Stinas

Ich bin gebeten worden, auf ein neues Blog-Projekt hinzuweisen, nämlich die Dokumentation der Autobiographie des griechischen Militanten Agis Stinas (bürgerlicher Name: Spiros Priftis). Agis who? Wer sich mit Leben und Werk Cornelius Castoriadis’ auskennt, wird am Rande aufgeschnappt haben, dass Stinas zu den frühen und wichtigsten Lehrern des späteren Socialisme-ou-Babarie-Vordenkers zählte. Viel mehr an auf Deutsch vorliegenden Informationen über Stinas gibt es nicht.

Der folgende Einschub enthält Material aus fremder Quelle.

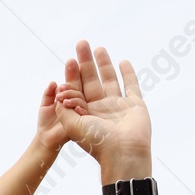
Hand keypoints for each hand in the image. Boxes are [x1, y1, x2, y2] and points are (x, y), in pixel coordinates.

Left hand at [34, 80, 79, 152]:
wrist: (46, 137)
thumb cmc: (45, 121)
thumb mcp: (45, 105)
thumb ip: (48, 93)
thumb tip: (53, 82)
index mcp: (67, 99)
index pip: (72, 89)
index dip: (67, 86)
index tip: (60, 87)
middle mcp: (75, 105)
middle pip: (79, 93)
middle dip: (70, 92)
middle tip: (60, 95)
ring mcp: (79, 113)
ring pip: (82, 102)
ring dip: (74, 99)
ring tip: (64, 102)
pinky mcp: (82, 122)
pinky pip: (85, 114)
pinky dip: (81, 109)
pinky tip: (76, 108)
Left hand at [52, 41, 151, 171]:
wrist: (123, 152)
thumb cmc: (97, 141)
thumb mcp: (72, 125)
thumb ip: (63, 110)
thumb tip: (59, 95)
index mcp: (86, 115)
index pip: (77, 91)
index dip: (72, 76)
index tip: (68, 61)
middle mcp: (101, 109)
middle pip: (92, 81)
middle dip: (86, 62)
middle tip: (81, 43)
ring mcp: (119, 106)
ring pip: (110, 80)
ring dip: (104, 64)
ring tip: (98, 48)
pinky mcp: (135, 104)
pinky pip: (131, 85)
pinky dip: (128, 74)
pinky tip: (123, 62)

Dabei ist es dringend geboten, Genossen wie Stinas dem Vergessen zu entreißen. Zählt er doch zu der kleinen Gruppe unerschütterlicher Internationalisten, die vor siebzig Jahren nicht bereit waren, per se jeden Kampf gegen den Faschismus und die deutschen Besatzer gutzuheißen: Zu seinem revolutionären Defätismus zählt ebenso die Ablehnung der »bolschewisierten« (vulgo: stalinistischen) kommunistischen Parteien und also auch die Ablehnung, sich in Volksfronten zu engagieren (vulgo: klassenkämpferische Positionen zugunsten eines Linkspatriotismus aufzugeben) wie eine notorische Undankbarkeit gegenüber den Westalliierten, die man nicht als Befreier ansah. Manchmal werden die Defätisten auch als Linkstrotzkisten, Bordigisten, Third Camper etc.pp. bezeichnet, das mag helfen, sich zu fürs erste orientieren, substantiell sind solche Ehrentitel aber nicht.
Einige dieser Defätisten sind bekannt, werden aber heute weniger als solche, sondern vor allem als allem Praktischen enthobene Theoretiker rezipiert: Karl Korsch z.B., oder Paul Mattick und Anton Pannekoek. Andere kennt man als Literaten wie Victor Serge, C.L.R. James oder Boris Souvarine. Aber die meisten Militanten, die kein »großes« theoretisches oder literarisches Werk hinterlassen haben, sind einfach vergessen – wie eben Agis Stinas. Deshalb – und auch weil die Geschichte der militanten Klassenkämpfe in Griechenland zwischen 1920 und 1950 hierzulande nahezu unbekannt ist – ist es sehr zu begrüßen, wenn jetzt Schritt für Schritt einzelne Kapitel aus den auszugsweise auf Englisch vorliegenden Memoiren Stinas’ publiziert werden (angeblich soll sogar eine deutsche Übersetzung unterwegs sein?).
Der Defätismus war eben nicht das Werk einer vermeintlich intellektuell abgehobenen Schicht von Juraprofessoren (Korsch), Brückenbauern (Amadeo Bordiga) und Sterneguckern (Anton Pannekoek), sondern widerspiegelte eine reale Tendenz des Arbeiterradikalismus. Seine Marginalisierung – Verächtlichmachung – ist nicht zuletzt das Gemeinschaftswerk des westlichen wie östlichen Antifaschismus.

Der Stinas-Blog, hey Genossen!, ist noch ein bisschen unübersichtlich, es würde schon helfen, wenn es einen sofort einsehbaren biographischen Eintrag, der die wichtigsten biographischen Daten zusammenfasst, gäbe. In diesem Zusammenhang ist es auch sinnvoll, direkt mal einen Wikipedia-Eintrag anzulegen.